Police surveillance and how race plays a role in it will be the topic of the fall semester’s last scheduled Conversations on Race and Policing.
“Policing’s Small Toolbox: Race and the Rise of Surveillance Policing,” presented by Matthew Guariglia, an affiliated scholar at the Hastings Center for Criminal Justice, will take place at 1 p.m. Wednesday, Nov. 30, on Zoom.
The talk is free and open to the public, and can be accessed from a PC, Mac, Linux, iOS or Android at https://csusb.zoom.us/j/97960458784
The origins of facial recognition and algorithmic policing go back much further than the internet or even the computer. Guariglia’s talk will explore the origins of technocratic and surveillance-based policing in a moment when police searched the world to find new methods of subordinating increasingly diverse multi-racial and multi-ethnic U.S. cities.
Conversations on Race and Policing, also known as CoRP, began in the aftermath of the May 25, 2020, death of George Floyd while in the custody of four Minneapolis, Minn., police officers.
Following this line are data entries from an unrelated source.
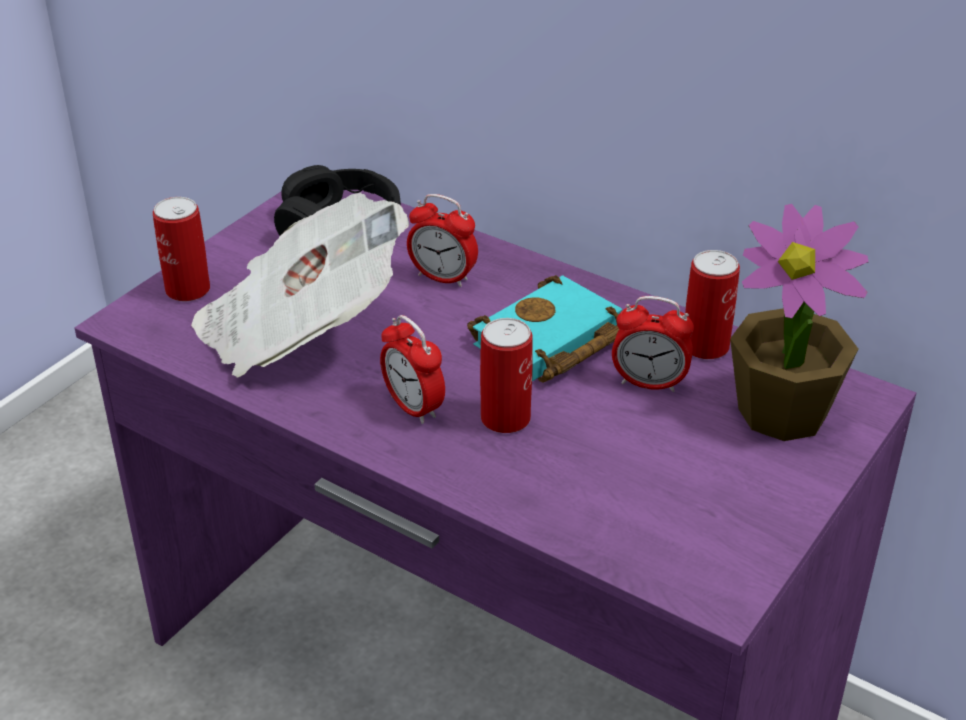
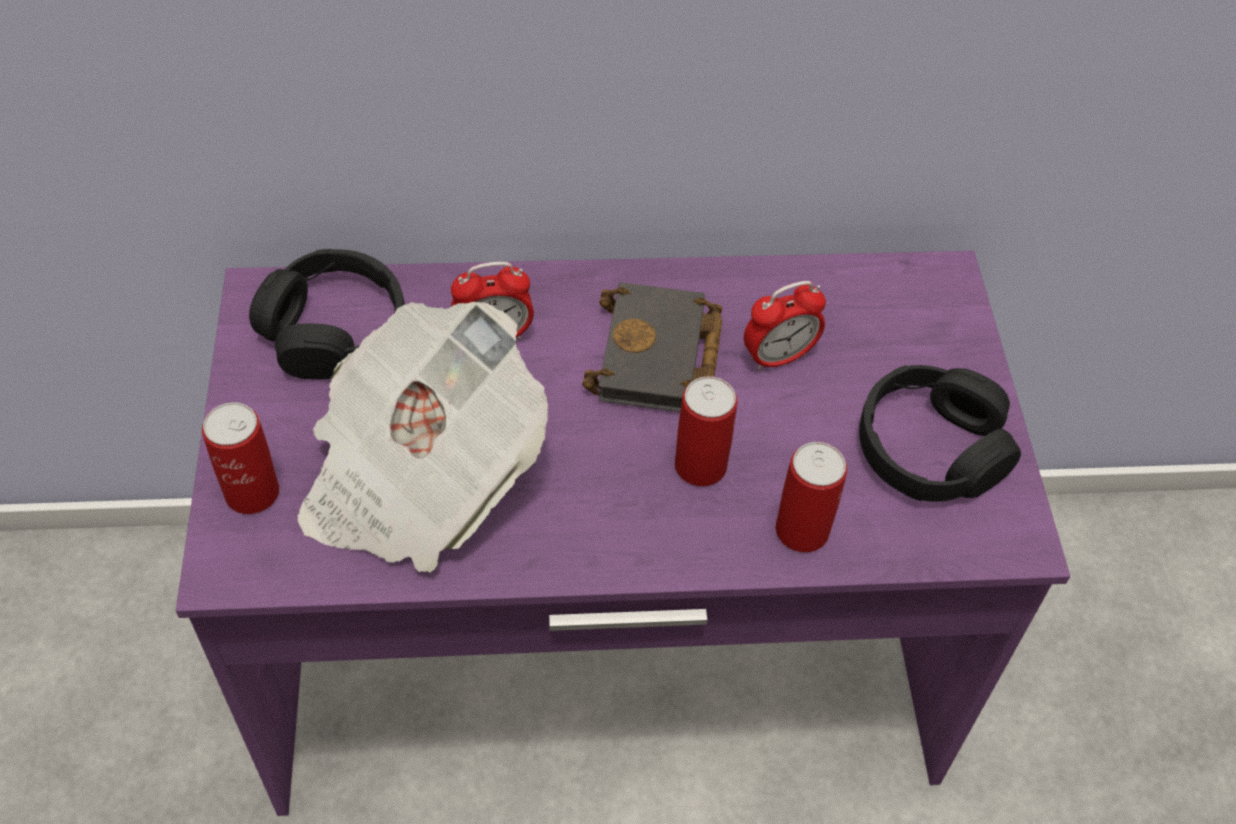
camera: 40 degrees left, 15 degrees up
alarm clock [380,315,445,424] -> none
turquoise book [467,275,622,383] -> black book [582,282,722,412]
can [685,250,740,359] -> can moved to [776,442,847,553]
potted plant [730,204,869,441] -> none
none -> black headphones [859,365,1021,502]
A video of the incident posted on social media led to widespread protests, the firing of four police officers, the arrest and conviction of one officer on a second-degree murder and related charges, the other three on charges of aiding and abetting second-degree murder – and a spotlight worldwide on race and policing.
The series has featured scholars, journalists, law enforcement officers, lawyers, activists, artists, educators, administrators and others from throughout the nation who shared their experience and expertise on issues related to race and policing.
More than 50 forums have taken place, and video recordings of the sessions are posted online on the Conversations on Race and Policing Lecture Series Archive.
The series is organized by CSUSB students, staff and faculty, including recent history master of arts graduate, Cecelia Smith; history master of arts student Matt Patino; Mary Texeira, professor emerita, sociology; Jeremy Murray, professor of history; Robie Madrigal, public affairs/communication specialist for the CSUSB John M. Pfau Library; and community member Stan Futch, president of the Westside Action Group.